Przepisz, proszę, słowo w słowo wiersze pozycji, zaczynając od samego początku pozycji i kończąc na wierszu z „Prayer Scarves”, łącznie z nim.

Podane informacje:
══════════════════════════════
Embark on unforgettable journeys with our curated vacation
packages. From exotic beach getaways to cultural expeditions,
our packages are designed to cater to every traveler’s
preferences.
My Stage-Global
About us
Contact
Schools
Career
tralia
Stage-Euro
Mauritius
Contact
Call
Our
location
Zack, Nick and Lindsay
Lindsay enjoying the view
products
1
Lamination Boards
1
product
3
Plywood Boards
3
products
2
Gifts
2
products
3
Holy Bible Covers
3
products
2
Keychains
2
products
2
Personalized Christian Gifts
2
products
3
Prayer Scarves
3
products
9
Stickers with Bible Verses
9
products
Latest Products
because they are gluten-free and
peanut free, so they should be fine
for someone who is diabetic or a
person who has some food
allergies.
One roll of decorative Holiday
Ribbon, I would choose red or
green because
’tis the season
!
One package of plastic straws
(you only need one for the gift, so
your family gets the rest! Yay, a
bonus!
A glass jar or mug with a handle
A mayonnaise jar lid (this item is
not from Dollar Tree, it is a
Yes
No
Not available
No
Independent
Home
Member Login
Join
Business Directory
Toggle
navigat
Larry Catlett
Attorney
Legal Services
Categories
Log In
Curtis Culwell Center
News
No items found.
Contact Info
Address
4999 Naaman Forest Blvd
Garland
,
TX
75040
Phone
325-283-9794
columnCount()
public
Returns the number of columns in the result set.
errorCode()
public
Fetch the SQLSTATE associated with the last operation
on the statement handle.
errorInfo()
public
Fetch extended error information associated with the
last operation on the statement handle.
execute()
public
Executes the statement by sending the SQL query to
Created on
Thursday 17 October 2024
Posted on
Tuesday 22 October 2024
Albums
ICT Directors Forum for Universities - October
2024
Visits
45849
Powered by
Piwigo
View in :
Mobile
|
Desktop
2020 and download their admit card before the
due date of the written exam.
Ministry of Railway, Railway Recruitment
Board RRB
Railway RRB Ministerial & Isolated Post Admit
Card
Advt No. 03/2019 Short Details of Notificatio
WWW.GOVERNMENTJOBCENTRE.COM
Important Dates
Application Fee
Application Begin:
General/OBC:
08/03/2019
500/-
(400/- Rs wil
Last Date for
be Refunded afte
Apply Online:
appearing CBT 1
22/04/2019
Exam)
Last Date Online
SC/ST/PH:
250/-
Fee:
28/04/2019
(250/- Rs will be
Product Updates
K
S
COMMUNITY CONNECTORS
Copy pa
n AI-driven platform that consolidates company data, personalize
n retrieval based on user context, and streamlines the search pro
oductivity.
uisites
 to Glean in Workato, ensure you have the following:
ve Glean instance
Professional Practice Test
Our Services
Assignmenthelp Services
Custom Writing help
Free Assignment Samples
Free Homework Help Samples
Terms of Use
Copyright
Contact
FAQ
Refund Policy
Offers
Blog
══════════════════════════════
Wynik ćwiczenia:
Embark on unforgettable journeys with our curated vacation
packages. From exotic beach getaways to cultural expeditions,
our packages are designed to cater to every traveler’s
preferences.
My Stage-Global
About us
Contact
Schools
Career
tralia
Stage-Euro
Mauritius
Contact
Call
Our
location
Zack, Nick and Lindsay
Lindsay enjoying the view
products
1
Lamination Boards
1
product
3
Plywood Boards
3
products
2
Gifts
2
products
3
Holy Bible Covers
3
products
2
Keychains
2
products
2
Personalized Christian Gifts
2
products
3
Prayer Scarves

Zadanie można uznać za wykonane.